Laser fusion is a process in which powerful lasers are simultaneously focused on a minute pellet of tritium and deuterium, raising temperatures to levels comparable to those in the interior of the sun. This initiates a tiny thermonuclear reaction, which is essentially a very small scale version of a thermonuclear bomb. The process is also called inertial confinement fusion (ICF). The often-stated purpose of such experiments for over two decades has been to develop a device for generating electricity from fusion. But, while the scientific and commercial feasibility of this or any other method of generating electricity from fusion is decades away at best, the more immediate weapons applications of inertial confinement fusion have been officially acknowledged.
According to a Livermore document about NIF, the inertial confinement fusion program has, besides its potential application to laser fusion power generation, "an essential role in accessing physics regimes of interest to nuclear weapons design and to provide nuclear weapon related physics data, particularly in the area of secondary design." It would also "provide an aboveground simulation capacity for nuclear weapons effects on strategic, tactical, and space assets (including sensors and command and control)...."(3)

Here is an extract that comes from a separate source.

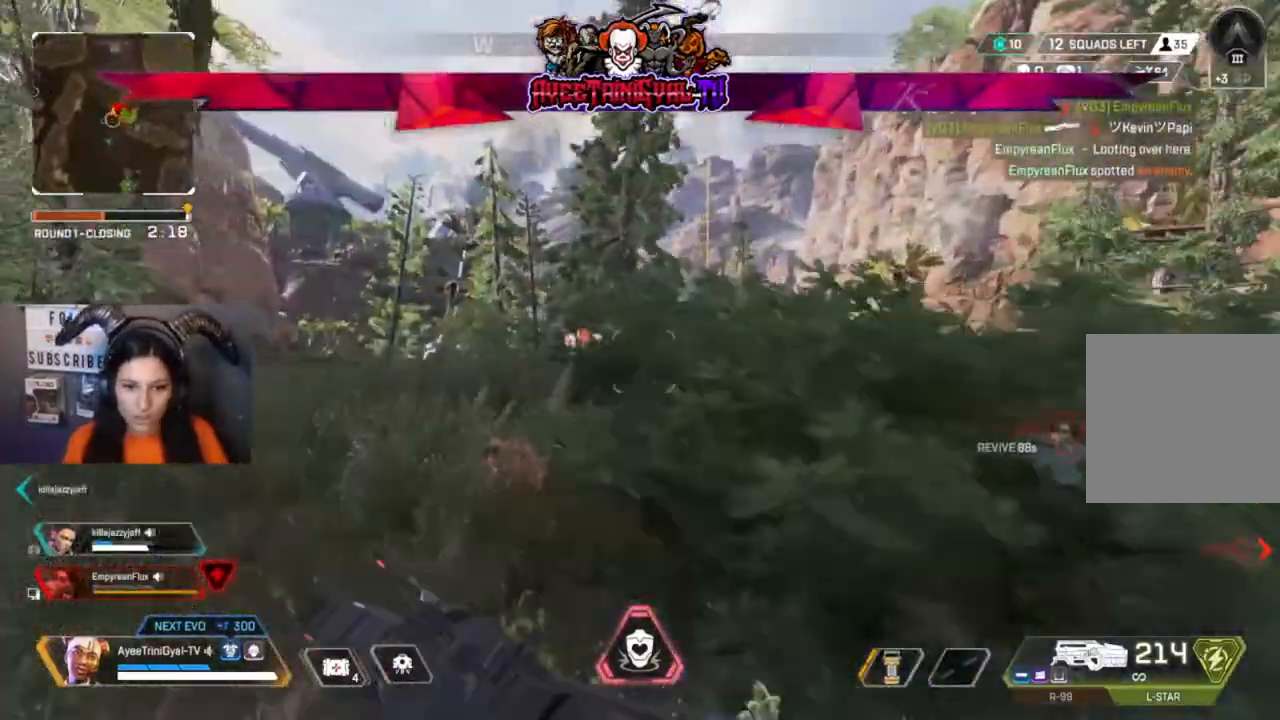
{"buttons": [], "left_stick": "up-left", "right_stick": "center", "events": []}
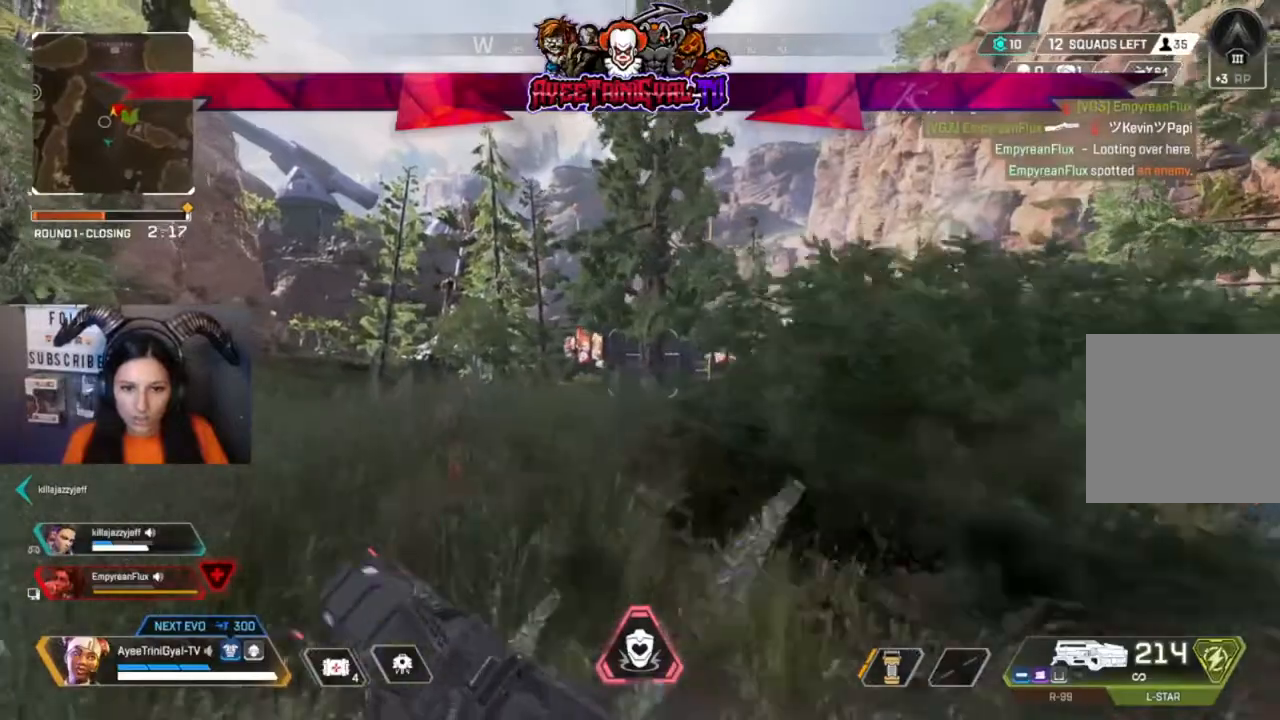
{"buttons": [], "left_stick": "up-left", "right_stick": "down-right", "events": [[33, "right_stick", "down-right"]]}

In sum, the new hydrotest facility, DARHT, and the new laser fusion machine, NIF, as well as various other preparations and existing facilities, will enable the United States to continue to design new nuclear weapons and to maintain the capacity to do so for the long term, despite its Non-Proliferation Treaty obligations to pursue nuclear disarmament in good faith and despite the end of the Cold War.
Institute for Energy and Environmental Research
Comments to Outreach Coordinator: ieer@ieer.org
Takoma Park, Maryland, USA
Last updated: August, 1996
1 Cochran, Thomas B., and Christopher E. Paine, The Role of Hydronuclear Tests and Other Low-Yield Nuclear Explosions and Their Status Under a Comprehensive Test Ban. Washington, D.C.: Natural Resources Defense Council, March 1995, pp. iv-v.
2 Ramirez, Juan J., T.F. Godlove, W. B. Herrmannsfeldt, D.J. Nagel, and P. Sprangle, "DARHT Feasibility Assessment Independent Consultants DFAIC Panel," Sandia Report SAN92-2060. UC-700. Albuquerque, New Mexico: Sandia National Laboratories, September 1992, p. 14. See also DARHT project October 1994 fact sheet from Los Alamos.
3 Lawrence Livermore National Laboratory 1994 document (UCRL-AR-110100-94) as quoted in Andrew Lichterman, Jacqueline Cabasso, and John Burroughs, "Comment of the Western States Legal Foundation on the Scope of the Proposed Proliferation Impact Review for the National Ignition Facility." Oakland California: Western States Legal Foundation, March 9, 1995. p. 7.